How one state plans to get round the federal government...
SOMETHING intriguing is going on in South Carolina. The Palmetto State may be about to put one over on the US federal government, writes Martin Hutchinson, contributing editor at Money Morning.
If it succeeds, the result could have a serious impact on every US manufacturing industry from cars to toilets.
It could even help balance state budgets.
I'm talking about South Carolina's Incandescent Light Bulb Freedom Act - a trivial-sounding piece of state legislation that could open a significant loophole for states that are desperate to create jobs and drum up revenue.
The Energy Independence and Security Act of 2007 - a predating piece of federal legislation - decreed that all incandescent bulbs be phased out by 2012, and permanently replaced by their fluorescent and halogen counterparts.
That's where the loophole comes in. You see, South Carolina's light bulb legislation would let the state continue to manufacture and sell incandescent bulbs - so long as they were made and sold exclusively in South Carolina.
While South Carolina's attempt to nullify a federal law smacks of an antebellum crisis, the move may well work. That's because, according to the Supreme Court's 1935 decision in the case of Schechter Poultry vs. United States, the federal government does not have the power to regulate commerce that is entirely conducted within a state.
So if South Carolina attempted to buy incandescent light bulbs from one of the country's leading manufacturers, it would be in trouble - since none of the major light bulb manufacturers are South Carolina companies.
But if South Carolina makes the bulbs itself, and offers them for sale only within the state, the Schechter decision would seem to apply - though subsequent Supreme Court decisions in the opposite direction make the question a close one.
Still, if successful, this would be a major coup for many US manufacturers, as it would set a significant precedent. Soon, any unpopular federal product regulations could potentially be nullified by a state that's seeking popular support.

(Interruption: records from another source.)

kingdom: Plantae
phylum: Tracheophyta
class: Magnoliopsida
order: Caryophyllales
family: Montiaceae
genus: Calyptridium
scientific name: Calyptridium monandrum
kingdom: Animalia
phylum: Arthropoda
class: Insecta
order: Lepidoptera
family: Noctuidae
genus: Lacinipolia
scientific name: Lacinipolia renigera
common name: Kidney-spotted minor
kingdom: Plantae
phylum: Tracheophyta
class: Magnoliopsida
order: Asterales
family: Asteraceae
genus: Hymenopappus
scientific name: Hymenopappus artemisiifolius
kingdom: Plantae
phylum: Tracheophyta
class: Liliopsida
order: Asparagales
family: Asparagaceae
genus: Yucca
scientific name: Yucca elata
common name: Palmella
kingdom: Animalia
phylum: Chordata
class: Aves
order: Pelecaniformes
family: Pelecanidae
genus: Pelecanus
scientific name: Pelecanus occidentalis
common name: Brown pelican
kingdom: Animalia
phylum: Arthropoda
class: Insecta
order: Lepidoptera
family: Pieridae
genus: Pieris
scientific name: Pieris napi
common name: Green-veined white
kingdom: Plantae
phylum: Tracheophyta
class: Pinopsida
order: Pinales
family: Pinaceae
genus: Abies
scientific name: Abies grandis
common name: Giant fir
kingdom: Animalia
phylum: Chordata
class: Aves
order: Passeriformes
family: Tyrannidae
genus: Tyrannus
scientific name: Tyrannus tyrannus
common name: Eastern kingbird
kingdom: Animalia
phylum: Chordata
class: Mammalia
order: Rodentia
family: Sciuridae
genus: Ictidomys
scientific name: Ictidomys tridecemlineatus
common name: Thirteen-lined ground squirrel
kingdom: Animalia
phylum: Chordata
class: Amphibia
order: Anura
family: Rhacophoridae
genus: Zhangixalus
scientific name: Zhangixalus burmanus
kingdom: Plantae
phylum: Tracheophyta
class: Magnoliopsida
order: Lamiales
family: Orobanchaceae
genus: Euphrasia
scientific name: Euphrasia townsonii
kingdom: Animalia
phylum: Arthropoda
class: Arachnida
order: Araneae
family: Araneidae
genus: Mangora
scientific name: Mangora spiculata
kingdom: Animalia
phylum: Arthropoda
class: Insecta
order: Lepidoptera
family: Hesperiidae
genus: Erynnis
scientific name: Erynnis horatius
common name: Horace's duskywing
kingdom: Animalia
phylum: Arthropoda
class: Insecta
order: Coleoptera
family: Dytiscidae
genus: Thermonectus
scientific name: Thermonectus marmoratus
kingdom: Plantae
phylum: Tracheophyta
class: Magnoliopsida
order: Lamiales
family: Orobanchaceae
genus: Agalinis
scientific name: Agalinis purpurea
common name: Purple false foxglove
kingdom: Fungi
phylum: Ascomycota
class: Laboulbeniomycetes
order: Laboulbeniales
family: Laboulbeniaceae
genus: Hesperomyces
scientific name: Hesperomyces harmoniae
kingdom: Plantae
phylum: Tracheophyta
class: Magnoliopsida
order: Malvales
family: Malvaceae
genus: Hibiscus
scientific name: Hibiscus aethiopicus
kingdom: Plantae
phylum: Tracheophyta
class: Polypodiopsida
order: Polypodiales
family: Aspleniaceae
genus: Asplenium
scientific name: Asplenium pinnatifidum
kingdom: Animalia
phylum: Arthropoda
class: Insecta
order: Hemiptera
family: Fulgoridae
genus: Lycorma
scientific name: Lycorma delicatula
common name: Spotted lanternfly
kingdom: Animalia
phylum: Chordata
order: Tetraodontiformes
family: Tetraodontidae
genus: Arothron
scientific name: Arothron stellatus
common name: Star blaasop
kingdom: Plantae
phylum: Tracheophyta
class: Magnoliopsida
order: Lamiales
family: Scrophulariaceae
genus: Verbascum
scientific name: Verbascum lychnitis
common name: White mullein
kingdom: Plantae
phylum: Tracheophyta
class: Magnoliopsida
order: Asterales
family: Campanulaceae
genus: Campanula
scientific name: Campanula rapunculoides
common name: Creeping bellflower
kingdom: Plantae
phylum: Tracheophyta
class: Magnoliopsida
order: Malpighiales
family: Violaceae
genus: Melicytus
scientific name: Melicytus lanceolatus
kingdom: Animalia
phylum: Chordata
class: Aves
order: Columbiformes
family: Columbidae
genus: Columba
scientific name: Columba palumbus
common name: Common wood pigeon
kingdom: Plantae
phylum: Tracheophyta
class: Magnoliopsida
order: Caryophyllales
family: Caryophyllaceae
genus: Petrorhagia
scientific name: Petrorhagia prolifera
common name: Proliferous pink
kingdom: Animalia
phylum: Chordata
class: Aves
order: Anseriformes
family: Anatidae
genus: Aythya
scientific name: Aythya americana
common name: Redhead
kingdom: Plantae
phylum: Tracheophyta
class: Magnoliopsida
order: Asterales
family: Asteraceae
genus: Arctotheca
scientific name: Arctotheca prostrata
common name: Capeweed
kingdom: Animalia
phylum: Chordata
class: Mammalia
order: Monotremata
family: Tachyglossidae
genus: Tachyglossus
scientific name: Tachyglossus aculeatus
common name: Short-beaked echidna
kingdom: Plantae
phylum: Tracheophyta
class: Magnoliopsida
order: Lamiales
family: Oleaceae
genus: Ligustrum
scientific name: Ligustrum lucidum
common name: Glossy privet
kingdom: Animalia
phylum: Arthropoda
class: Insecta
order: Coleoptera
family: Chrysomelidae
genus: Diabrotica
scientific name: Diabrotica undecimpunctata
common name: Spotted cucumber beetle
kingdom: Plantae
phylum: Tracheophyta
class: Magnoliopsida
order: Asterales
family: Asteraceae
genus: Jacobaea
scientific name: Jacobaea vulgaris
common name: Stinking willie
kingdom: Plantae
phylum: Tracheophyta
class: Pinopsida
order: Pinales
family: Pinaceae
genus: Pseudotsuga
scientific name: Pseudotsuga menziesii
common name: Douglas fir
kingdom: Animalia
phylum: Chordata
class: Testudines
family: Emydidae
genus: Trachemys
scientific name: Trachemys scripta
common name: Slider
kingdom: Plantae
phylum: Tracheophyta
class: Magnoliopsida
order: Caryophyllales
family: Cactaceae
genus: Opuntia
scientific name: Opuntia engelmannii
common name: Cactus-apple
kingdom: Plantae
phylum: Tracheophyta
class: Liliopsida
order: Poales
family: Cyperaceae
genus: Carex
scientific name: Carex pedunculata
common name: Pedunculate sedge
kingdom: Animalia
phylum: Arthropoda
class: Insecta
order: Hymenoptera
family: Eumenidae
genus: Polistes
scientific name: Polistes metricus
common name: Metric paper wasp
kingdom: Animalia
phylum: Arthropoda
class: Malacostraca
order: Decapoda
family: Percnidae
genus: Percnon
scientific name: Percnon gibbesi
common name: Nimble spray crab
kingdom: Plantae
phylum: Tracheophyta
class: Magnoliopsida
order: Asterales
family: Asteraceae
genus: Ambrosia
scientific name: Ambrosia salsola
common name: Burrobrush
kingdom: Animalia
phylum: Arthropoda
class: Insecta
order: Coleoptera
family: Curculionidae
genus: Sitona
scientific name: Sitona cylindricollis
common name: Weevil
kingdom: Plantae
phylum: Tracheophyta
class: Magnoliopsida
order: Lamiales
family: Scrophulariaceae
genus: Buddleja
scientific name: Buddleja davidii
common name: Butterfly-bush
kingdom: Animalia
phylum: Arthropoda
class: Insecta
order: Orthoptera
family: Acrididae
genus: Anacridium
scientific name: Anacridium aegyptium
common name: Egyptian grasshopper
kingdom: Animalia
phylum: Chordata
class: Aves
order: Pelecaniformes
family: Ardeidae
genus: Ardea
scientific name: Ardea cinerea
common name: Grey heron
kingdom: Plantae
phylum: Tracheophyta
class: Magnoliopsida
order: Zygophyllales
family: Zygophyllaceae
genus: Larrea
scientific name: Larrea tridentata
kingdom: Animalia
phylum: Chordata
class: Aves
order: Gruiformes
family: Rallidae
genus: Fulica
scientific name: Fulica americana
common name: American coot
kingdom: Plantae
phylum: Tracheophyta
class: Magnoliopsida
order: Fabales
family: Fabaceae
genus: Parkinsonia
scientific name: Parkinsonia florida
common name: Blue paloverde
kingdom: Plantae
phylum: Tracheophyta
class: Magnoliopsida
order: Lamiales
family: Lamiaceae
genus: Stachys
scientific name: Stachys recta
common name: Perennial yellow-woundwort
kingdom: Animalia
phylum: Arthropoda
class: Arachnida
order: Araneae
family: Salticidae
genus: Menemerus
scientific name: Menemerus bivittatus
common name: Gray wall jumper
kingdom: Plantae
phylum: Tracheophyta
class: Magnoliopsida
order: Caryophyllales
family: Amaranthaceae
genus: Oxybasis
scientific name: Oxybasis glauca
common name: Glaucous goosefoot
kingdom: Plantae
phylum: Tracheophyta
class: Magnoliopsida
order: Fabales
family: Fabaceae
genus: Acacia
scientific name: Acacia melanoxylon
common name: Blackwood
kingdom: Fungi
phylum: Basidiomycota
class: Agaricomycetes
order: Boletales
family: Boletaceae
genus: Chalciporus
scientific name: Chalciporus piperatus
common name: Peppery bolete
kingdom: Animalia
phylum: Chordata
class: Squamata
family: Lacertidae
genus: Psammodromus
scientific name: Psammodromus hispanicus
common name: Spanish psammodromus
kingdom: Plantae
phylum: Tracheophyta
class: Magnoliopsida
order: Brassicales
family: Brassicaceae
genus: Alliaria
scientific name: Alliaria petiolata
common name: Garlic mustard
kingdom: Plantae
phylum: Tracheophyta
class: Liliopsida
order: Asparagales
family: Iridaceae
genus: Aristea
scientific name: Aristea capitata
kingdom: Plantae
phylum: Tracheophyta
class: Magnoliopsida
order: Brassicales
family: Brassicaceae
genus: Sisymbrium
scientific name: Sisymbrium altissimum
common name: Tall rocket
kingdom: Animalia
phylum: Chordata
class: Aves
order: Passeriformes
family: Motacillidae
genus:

One trivial example: The state of Pennsylvania, perhaps using facilities leased to it by The Hershey Co., could start making Kinder Eggs - the popular chocolate egg treats that have been banned in the United States. Many children like my son, who became devotees of Kinder Eggs while living in Europe, would surely boost the Pennsylvania state economy if the treats were available there.
And there are bigger examples.
Since the late 1990s, US consumers have been prevented from buying toilets that flush properly. That's because the 1992 Energy Policy Act mandated a maximum flush capacity of 1.6 gallons, which is inadequate for a truly proper flush job.
Nullifying this nonsense is the job of Wisconsin, home of Kohler Co.
Surely, Wisconsin Gov. Scott Walker would enjoy setting up a manufacturer of illegal, generously flushing toilets with the old 3.5-gallon capacity. In accordance with the law, those toilets would be sold only in Wisconsin. But that wouldn't stop desperate out-of-state customers from flooding into the Cheese State to acquire adequate sanitary facilities. The sales tax revenue alone would go a long way towards alleviating that state's budget woes.
Then there's the granddaddy of nullifications - the Corporate Average Fuel Economy (CAFE) standards. This legislation crippled the US automobile industry and led to the rise of the sports utility vehicle (which initially was exempted) by mandating tight-fuel-economy standards - rather than simply using the price mechanism to reduce gasoline consumption.
Those CAFE standards will be tightened in 2016, making things even more difficult for US auto manufacturers. However, citing the South Carolina precedent, the state of Michigan could pose a potential solution. All the state would have to do is set up a manufacturing facility in a disused General Motors Co. plant and reproduce the big, gas-guzzling car US consumers have always dreamed about - the 1959 Cadillac Eldorado.
The point is that, while South Carolina's initiative may have all the familiar signs of a boondoggle, it differs in one vitally important respect: It is being driven by intense consumer demand to be rid of costly product regulations.
Remember, Congress banned the sale of incandescent light bulbs, saying the new wave light bulbs would be more efficient. In reality, they are more expensive, give off an unpleasant light, and contain significant quantities of toxic mercury.
So the populist South Carolina legislature is responding by trying to liberate its residents from an unpopular federal mandate.
South Carolina Rep. Bill Sandifer, a Republican and bill co-sponsor, said the "rights to have the kind of light bulbs we want and need are our rights. They are not given to the federal government."
And if manufacturing efficiencies are even close to optimal, the "Made in South Carolina" light-bulb initiative should be a glowing commercial success.
The only problem for investors is that there is no South Carolina light bulb company in which to invest.
Similarly, Kinder Eggs would be too small a business to make much difference to Hershey. Kohler has been privately held with no non-family shareholders since 1998.And General Motors is still government controlled and has too many other inefficiencies to properly benefit from a 1959 Caddy revival.